There are two types of grass species that are suitable for landscaping needs: warm-season (clump-forming) grasses and cool-season (sod-forming) grasses. The major players in the warm-season category are (i) bahiagrass, (ii) bermudagrass, (iii) centipedegrass, (iv) St. Augustine grass, and (v) zoysiagrass. They can handle extreme high temperatures, and go dormant (brown) once Winter comes around.
Big names on the cool side of the spectrum are (a) fine fescue, (b) Kentucky bluegrass, (c) perennial ryegrass, and (d) tall fescue.
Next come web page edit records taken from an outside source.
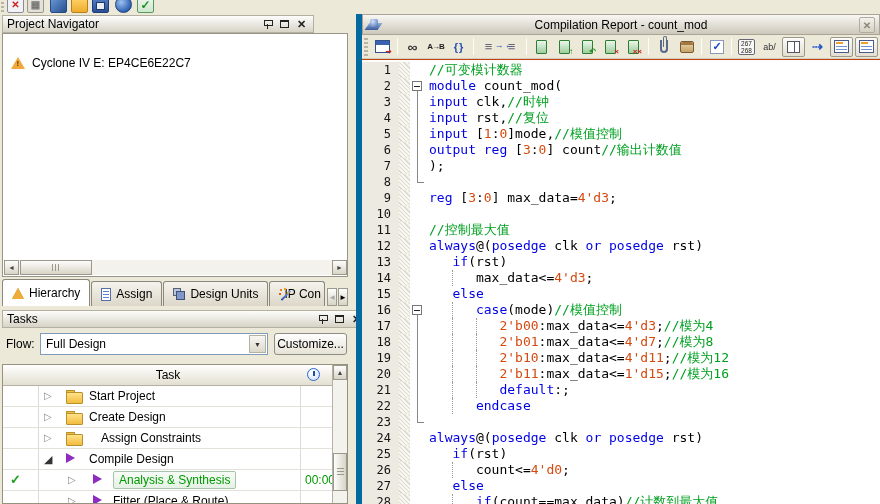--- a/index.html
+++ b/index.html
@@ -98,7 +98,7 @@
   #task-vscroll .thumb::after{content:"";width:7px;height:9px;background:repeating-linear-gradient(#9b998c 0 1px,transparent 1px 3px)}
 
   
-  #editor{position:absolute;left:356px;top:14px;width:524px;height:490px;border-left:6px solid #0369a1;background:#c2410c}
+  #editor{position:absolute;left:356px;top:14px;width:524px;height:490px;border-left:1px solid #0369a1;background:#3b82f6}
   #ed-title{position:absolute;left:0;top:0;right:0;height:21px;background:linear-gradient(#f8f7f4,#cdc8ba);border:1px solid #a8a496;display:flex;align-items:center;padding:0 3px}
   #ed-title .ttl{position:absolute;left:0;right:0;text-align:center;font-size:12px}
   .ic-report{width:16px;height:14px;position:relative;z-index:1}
If you decide to choose cool-season grasses, you probably will want to deploy overseeding - lavishing your lawn with seeds during the fall, so that after the snow melts growth will be up to snuff.
With all the equipment you need to use to keep a lawn looking fresh - a mower (to cut), a leaf blower (to remove debris), an edger (to define boundaries), a spreader (to plant seeds), a sprayer (to spray fertilizer/pesticide), a string trimmer (to clear brush), and a chain saw (to remove tree limbs generating unwanted shade), just to name a few - the oil and gas that unavoidably gets introduced to your lawn can potentially make it harder for grass to grow. Thankfully, there's battery options for getting the job done.